In the second reading, St. Paul’s account of the Last Supper, we glimpse the dawn of an even more profound freedom. Whereas the Passover gave external freedom to worship, the Last Supper gives internal freedom to worship, liberating us from the limitations of our ignorance and selfishness. Spiritually sensitive persons have always felt that any worship we “invent” is inadequate to Almighty God. In desperate attempt to please God, many nations were even driven to sacrifice their own children. This is one form of slavery. At the other extreme, there is the danger of tailoring worship to suit our own tastes and prejudices. We become a prisoner of our emotions and comfort, worshiping God in the way that makes us “feel good” rather than the way He deserves. This is also slavery.

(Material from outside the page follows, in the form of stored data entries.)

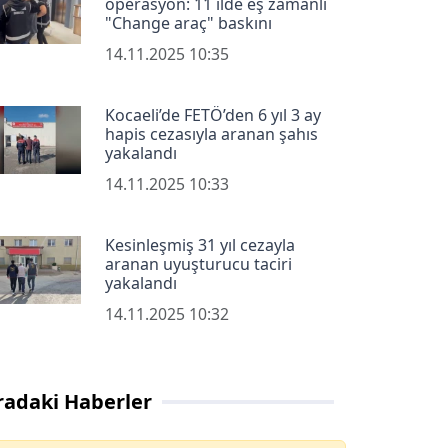
operasyon: 11 ilde eş zamanlı
"Change araç" baskını
14.11.2025 10:35
Kocaeli’de FETÖ’den 6 yıl 3 ay
hapis cezasıyla aranan şahıs
yakalandı
14.11.2025 10:33
Kesinleşmiş 31 yıl cezayla
aranan uyuşturucu taciri
yakalandı
14.11.2025 10:32
radaki Haberler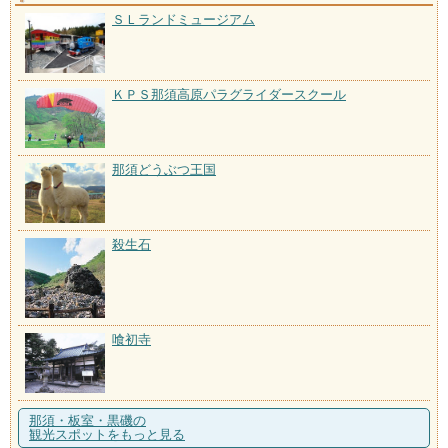
ＳＬランドミュージアム
ＫＰＳ那須高原パラグライダースクール
那須どうぶつ王国
殺生石
喰初寺
那須・板室・黒磯の
観光スポットをもっと見る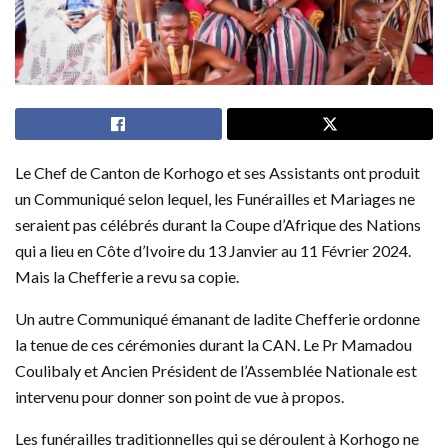
Le Chef de Canton de Korhogo et ses Assistants ont produit
un Communiqué selon lequel, les Funérailles et Mariages ne
seraient pas célébrés durant la Coupe d’Afrique des Nations
qui a lieu en Côte d’Ivoire du 13 Janvier au 11 Février 2024.
Mais la Chefferie a revu sa copie.
Un autre Communiqué émanant de ladite Chefferie ordonne
la tenue de ces cérémonies durant la CAN. Le Pr Mamadou
Coulibaly et Ancien Président de l’Assemblée Nationale est
intervenu pour donner son point de vue à propos.
Les funérailles traditionnelles qui se déroulent à Korhogo ne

That’s why the Last Supper is truly a new beginning in human history. Today God becomes man and himself teaches us how to pray. He not only provides words; He himself offers the prayer on our behalf: “This is my body that is for you …” And He promises to continue offering this prayer through His Church, through His priests: “Do this in remembrance of me…” At the Last Supper, in other words, Christ frees prayer from our human limitations. Even the Masses of sinful priests gain a hearing before the Father. Even the masses of sinful congregations advance the salvation of the world. At the Last Supper, He gives us the worship that corresponds, not to our talents and personal creativity, but to God’s will. We are finally free to worship without anxiety. Once one has tasted this freedom and understands it, then St. Emeritus’ response becomes entirely understandable: “Sine Dominico, non possumus …”

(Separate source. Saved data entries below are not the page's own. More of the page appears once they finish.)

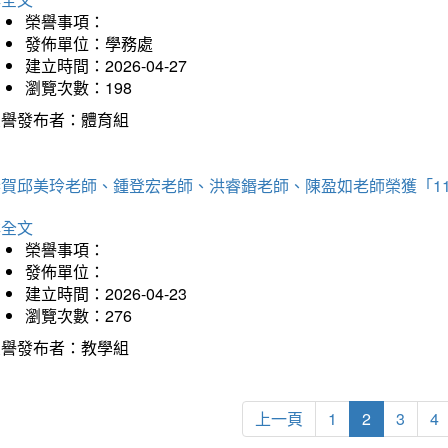
榮譽事項：
發佈單位：學務處
建立時間：2026-04-27
瀏覽次數：198
榮譽發布者：體育組
恭賀邱美玲老師、鍾登宏老師、洪睿鍲老師、陳盈如老師榮獲「1
詳全文
榮譽事項：
發佈單位：
建立時間：2026-04-23
瀏覽次數：276
榮譽發布者：教學組
上一頁
1
2
3
4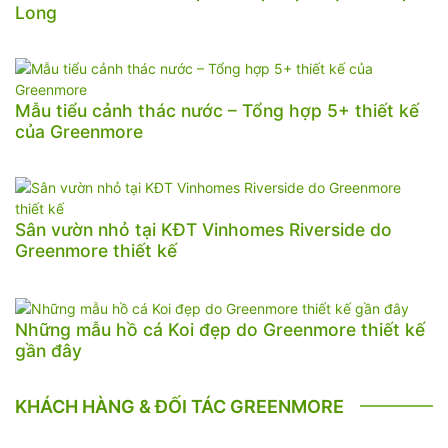
Long
Mẫu tiểu cảnh thác nước – Tổng hợp 5+ thiết kế
của Greenmore
Sân vườn nhỏ tại KĐT Vinhomes Riverside do
Greenmore thiết kế
Những mẫu hồ cá Koi đẹp do Greenmore thiết kế
gần đây
KHÁCH HÀNG & ĐỐI TÁC GREENMORE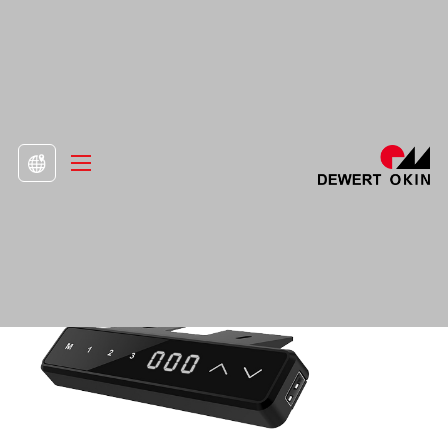
>
Προϊόν
>
Μονάδες ελέγχου και συσκευές

Ακουστικό DH02.04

2) This brings us to our second point: that the “Lord’s thing” unleashes the power to serve. In the Eucharist, we not only offer fitting worship to God, we receive God himself in return. When we receive the body and blood of Christ worthily, we are strengthened in the core of our being, strengthened for love and for service. This seems to be why Christ chose the last supper as the moment for washing his disciples’ feet. In this gesture he reveals the inner nature of the exchange, the communion, that takes place at each Mass. God himself, out of love, condescends to be present among us in the form of bread and wine. Without ceasing to be God, he places himself entirely at our disposal. In a similar way, Christ, loving “his own in the world … to the end,” strips himself of his glory and washes feet. Without ceasing to be Lord and Master, He makes himself the slave of all. And He expects us to do the same.

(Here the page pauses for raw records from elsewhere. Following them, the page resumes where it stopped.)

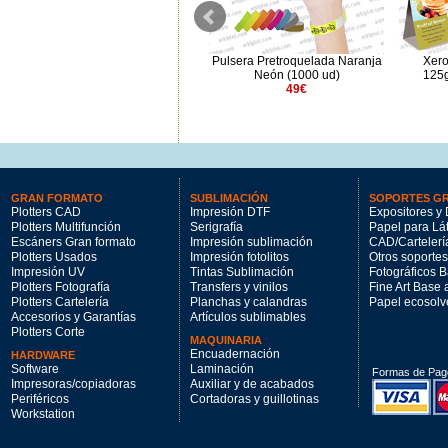
JetLaser HS SRA3 70gr con
Pulsera Pretroquelada Naranja
Xero
corte - 250hj
Neón (1000 ud)
125g
56.17€
49€
GRAN FORMATO
SUBLIMACIÓN
SOPORTES G
Plotters CAD
Impresión DTF
Expositores y 
Plotters Multifunción
Serigrafía
Papel para Lá
Escáners Gran formato
Impresión sublimación
CAD/Cartelerí
Plotters Usados
Impresión fotolitos
Otros soportes
Impresión UV
Tintas Sublimación
Fotográficos 
Plotters Fotografía
Transfers y vinilos
Fine Art Base
Plotters Cartelería
Planchas y calandras
Papel ecosolv
Accesorios y Garantías
Artículos sublimables
Plotters Corte
MAQUINARIA
Encuadernación
HARDWARE
Software
Laminación
Formas de Pag
Impresoras/copiadoras
Auxiliar y de acabados
Periféricos
Cortadoras y guillotinas
Workstation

This is a heavy charge. But Christ does not command without first making what he commands possible. He does not ask us to spend ourselves in love without first loving us “to the end.” This seems to be the point of a famous remark by Mother Teresa. As the story goes, a reporter once saw her cleaning a foul-smelling leper that she had collected from the streets of Calcutta. The reporter admitted, “I couldn’t do that for a million dollars.” Mother Teresa replied, “Neither could I.” Mother Teresa knew there was only one source of motivation strong enough to sustain her commitment. That’s why she spent hours daily before the blessed Sacrament. That’s why she often refused to send her sisters anyplace where they could not have Mass. Like the Abitene martyrs, she knew, “Sine Dominico non possumus …”
Happily, we do not have to live “sine Dominico.” The Lord continues to honor his covenant, to accept our offerings, and to give his strength, his freedom, His very self in return. This is the mystery—and the joy—of Holy Thursday.